Mr. Mahoney notes the amount of revenue collected in Ohio death taxes in 2009; he fails to mention that this is substantially less than the amounts collected during the 1990’s. Perhaps this is related to the fact that some 500,000 Ohioans have left the state in the past dozen years. He fails to note that the tax provides a miniscule proportion of total revenues raised by local governments in Ohio. And finally he neglects to mention that the death tax skews the flow of revenue toward the wealthiest, best-off communities, providing economically depressed areas that really do have revenue problems with little but closed businesses and shuttered buildings.
There have been calls for a summit of taxing authorities in Ohio to address the problems that local governments face. In my experience, summits, committees, task forces, studies, serve only to protect the status quo and to kick the can down the road until a more favorable political environment allows really facing issues and solving problems to be avoided. There is no real question about the problems that Ohio’s local governments face or what are the solutions to those problems. The question is whether there is the will to solve them.

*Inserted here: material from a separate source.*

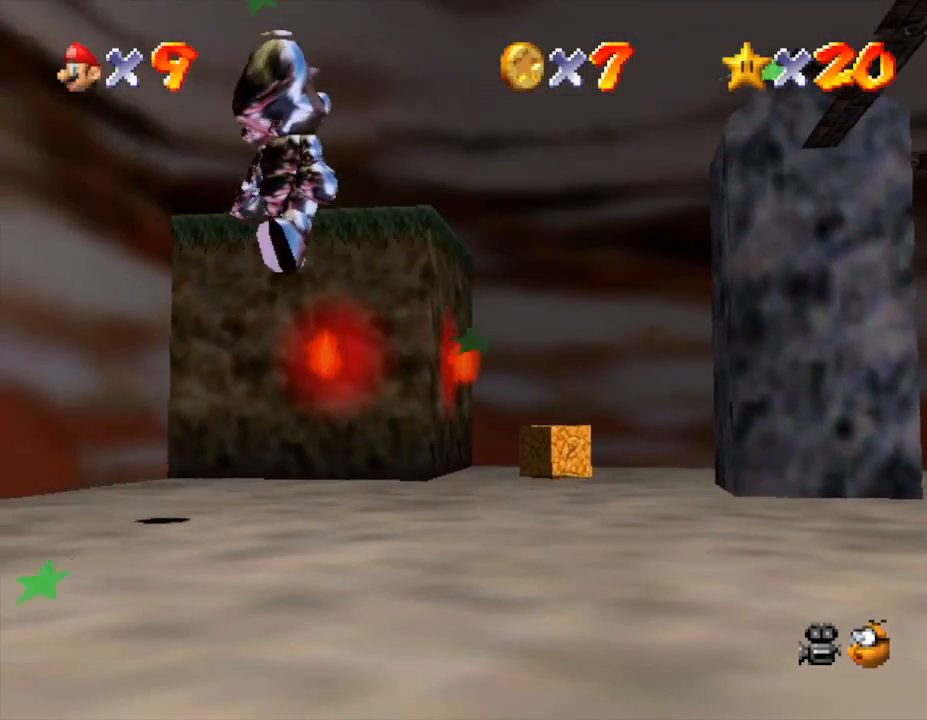
{"buttons": [], "left_stick": "up", "events": [[150, "left_stick", "up"]]}
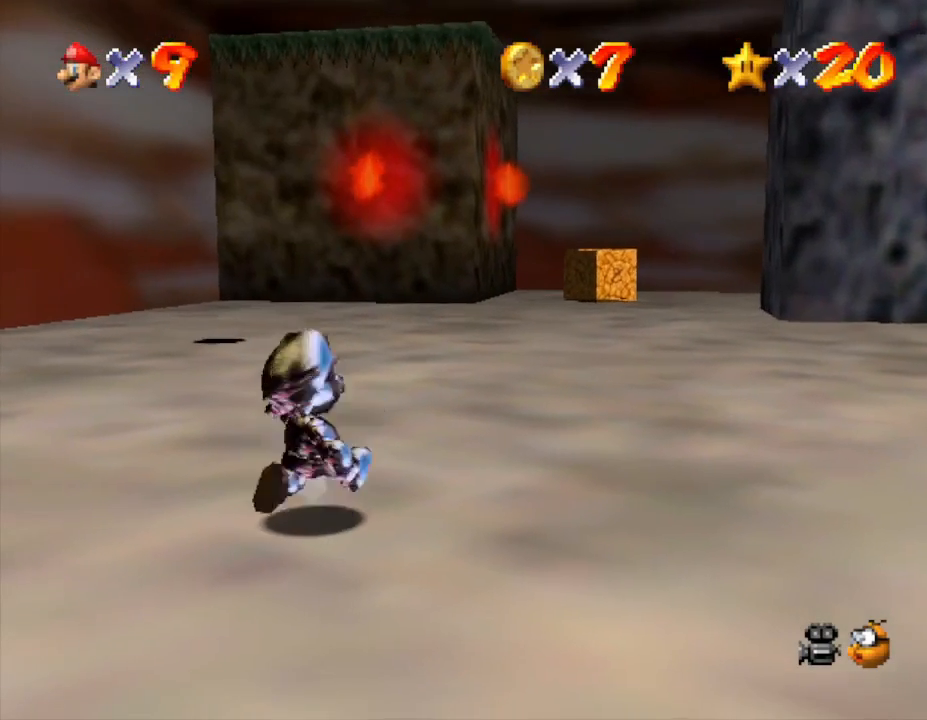
{"buttons": [], "left_stick": "up", "events": []}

One final point, the proposal being floated which would abolish Ohio’s death tax but then allow an option for local communities to opt back in and reinstate it, is an exercise in political sleight of hand, not an exercise in improving Ohio’s tax situation. Mr. Mahoney’s comments provide abundant evidence that there will be many who will grasp at every last declining penny of tax revenue, rather than facing Ohio’s real problem of responsible government spending that reflects the state’s economic realities.
As chairman of a committee with 1600 volunteer petition circulators, and as one of more than 83,000 Ohio citizens who signed petitions in 2010 demanding an end to Ohio’s death tax, I applaud Speaker Batchelder and Governor-elect Kasich’s determination to address the real problems that face Ohio.